§ EXERCISE OBJECTIVE
Across the entries below, how many lines have the string "going" in them? Reply with only the number.

§ RECORD EXCERPTS
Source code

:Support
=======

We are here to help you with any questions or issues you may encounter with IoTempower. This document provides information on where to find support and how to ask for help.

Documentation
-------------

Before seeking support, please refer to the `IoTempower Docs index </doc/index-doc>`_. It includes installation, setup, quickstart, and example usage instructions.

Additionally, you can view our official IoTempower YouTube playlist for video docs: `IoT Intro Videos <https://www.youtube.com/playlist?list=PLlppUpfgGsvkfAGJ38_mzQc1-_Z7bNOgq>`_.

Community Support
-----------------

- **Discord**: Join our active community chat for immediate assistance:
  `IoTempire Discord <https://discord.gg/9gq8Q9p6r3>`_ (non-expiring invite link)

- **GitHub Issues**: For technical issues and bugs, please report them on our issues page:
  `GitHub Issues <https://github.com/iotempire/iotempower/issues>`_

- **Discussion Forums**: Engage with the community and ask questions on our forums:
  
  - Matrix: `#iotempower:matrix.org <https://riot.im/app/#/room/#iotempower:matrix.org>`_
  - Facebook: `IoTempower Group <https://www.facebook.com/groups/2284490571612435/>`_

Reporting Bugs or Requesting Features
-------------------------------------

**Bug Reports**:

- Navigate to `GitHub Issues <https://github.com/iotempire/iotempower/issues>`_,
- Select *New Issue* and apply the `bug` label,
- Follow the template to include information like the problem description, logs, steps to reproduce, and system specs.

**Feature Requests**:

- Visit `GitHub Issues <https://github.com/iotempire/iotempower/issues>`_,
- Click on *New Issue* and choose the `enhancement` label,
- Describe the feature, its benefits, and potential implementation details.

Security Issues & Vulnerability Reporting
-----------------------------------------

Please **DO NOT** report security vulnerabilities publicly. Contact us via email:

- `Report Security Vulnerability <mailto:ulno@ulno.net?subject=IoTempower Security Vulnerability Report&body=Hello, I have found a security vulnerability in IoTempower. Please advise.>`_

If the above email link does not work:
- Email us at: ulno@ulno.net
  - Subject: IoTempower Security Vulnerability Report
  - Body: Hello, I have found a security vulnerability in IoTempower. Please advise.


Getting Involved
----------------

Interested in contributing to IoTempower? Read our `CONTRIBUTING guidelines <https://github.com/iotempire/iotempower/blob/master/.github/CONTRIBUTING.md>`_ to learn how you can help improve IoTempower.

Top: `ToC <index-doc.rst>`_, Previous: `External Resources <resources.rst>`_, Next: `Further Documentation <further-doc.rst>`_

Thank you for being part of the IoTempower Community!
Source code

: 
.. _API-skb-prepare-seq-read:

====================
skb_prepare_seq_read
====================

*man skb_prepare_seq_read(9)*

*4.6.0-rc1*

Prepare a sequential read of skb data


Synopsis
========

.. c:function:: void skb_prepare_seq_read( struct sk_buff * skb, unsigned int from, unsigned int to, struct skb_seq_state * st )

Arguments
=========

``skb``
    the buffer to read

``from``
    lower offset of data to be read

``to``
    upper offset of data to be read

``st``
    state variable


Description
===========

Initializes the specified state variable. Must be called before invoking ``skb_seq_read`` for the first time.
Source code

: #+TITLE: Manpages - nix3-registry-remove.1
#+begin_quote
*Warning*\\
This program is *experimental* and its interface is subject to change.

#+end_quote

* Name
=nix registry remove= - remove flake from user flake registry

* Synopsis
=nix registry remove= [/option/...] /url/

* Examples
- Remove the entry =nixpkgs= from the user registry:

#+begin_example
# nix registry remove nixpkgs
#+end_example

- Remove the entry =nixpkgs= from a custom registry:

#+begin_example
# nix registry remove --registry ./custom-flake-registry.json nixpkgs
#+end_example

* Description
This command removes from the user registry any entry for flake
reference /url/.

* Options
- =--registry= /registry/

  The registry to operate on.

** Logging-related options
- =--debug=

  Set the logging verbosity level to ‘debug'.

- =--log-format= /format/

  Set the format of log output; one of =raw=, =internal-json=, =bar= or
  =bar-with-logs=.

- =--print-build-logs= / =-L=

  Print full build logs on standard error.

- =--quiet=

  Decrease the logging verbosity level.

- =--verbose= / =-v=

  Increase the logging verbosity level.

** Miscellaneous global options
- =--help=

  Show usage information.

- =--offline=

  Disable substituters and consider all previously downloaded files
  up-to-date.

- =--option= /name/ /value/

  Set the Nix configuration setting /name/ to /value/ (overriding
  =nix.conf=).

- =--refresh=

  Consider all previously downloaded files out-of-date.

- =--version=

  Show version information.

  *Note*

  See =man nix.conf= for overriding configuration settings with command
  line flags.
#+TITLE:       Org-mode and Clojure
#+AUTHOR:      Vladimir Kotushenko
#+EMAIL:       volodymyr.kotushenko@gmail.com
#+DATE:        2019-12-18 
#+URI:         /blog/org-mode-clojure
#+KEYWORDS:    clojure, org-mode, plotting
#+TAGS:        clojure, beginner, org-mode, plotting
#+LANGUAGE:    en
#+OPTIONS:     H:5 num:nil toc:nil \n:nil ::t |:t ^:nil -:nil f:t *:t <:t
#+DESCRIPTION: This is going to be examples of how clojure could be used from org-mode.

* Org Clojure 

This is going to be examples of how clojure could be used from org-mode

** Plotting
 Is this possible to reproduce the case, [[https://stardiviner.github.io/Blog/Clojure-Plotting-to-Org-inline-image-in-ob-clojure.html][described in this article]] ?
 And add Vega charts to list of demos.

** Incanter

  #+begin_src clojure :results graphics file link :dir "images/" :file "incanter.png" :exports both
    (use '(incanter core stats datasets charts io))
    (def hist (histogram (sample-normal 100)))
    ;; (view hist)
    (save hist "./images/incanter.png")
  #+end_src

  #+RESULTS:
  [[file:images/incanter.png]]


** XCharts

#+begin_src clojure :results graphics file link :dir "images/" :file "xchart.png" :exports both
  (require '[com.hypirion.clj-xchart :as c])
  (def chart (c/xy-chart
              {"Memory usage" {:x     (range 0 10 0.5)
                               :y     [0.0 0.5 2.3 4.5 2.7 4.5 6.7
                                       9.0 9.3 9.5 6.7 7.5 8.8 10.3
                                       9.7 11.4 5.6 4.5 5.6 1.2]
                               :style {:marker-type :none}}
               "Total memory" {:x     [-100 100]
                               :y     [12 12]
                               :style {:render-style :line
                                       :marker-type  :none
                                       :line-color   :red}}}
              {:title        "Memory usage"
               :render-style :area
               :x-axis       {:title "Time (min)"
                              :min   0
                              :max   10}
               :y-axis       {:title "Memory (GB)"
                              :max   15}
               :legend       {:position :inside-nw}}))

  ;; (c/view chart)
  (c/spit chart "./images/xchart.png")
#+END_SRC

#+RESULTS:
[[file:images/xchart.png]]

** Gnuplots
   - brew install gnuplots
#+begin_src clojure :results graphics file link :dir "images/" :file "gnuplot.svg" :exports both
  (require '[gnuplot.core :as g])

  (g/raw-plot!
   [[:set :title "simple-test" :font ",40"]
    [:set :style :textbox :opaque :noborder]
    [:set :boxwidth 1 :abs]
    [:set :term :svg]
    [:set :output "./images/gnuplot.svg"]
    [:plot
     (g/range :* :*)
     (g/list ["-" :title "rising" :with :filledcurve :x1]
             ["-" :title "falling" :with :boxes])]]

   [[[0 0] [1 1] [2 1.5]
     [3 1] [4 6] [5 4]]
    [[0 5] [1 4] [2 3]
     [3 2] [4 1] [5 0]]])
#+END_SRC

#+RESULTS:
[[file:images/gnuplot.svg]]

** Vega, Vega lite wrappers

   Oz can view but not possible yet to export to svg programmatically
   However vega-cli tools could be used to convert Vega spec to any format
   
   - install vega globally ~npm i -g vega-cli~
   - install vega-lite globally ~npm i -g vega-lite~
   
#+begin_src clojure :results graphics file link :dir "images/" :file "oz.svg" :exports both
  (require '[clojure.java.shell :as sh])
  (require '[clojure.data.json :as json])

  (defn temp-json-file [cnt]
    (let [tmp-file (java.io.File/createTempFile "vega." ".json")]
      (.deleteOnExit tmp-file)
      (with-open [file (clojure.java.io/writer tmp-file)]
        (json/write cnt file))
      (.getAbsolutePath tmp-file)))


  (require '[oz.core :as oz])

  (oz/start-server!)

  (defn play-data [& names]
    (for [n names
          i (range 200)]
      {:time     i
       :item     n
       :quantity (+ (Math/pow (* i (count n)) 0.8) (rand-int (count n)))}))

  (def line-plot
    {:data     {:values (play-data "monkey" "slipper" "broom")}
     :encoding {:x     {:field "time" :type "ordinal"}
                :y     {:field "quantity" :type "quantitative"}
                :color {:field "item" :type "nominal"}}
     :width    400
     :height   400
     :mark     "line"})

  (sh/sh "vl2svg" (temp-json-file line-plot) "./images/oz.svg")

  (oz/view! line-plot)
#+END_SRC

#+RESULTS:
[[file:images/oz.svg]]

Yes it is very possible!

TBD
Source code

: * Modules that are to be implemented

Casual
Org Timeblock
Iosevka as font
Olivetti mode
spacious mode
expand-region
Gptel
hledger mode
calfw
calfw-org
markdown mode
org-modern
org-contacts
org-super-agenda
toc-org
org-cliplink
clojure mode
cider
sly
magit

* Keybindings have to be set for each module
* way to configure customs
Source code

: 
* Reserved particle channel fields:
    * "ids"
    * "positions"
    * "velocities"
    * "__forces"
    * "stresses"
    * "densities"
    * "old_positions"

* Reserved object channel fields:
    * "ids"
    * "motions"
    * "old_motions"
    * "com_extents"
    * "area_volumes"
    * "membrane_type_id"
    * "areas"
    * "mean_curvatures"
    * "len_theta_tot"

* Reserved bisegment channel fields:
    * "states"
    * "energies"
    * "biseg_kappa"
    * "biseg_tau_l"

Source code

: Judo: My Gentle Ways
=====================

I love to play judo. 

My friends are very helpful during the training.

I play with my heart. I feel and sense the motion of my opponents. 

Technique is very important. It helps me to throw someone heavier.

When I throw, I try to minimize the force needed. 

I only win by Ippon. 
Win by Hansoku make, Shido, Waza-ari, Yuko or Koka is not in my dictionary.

§ SOLUTION
2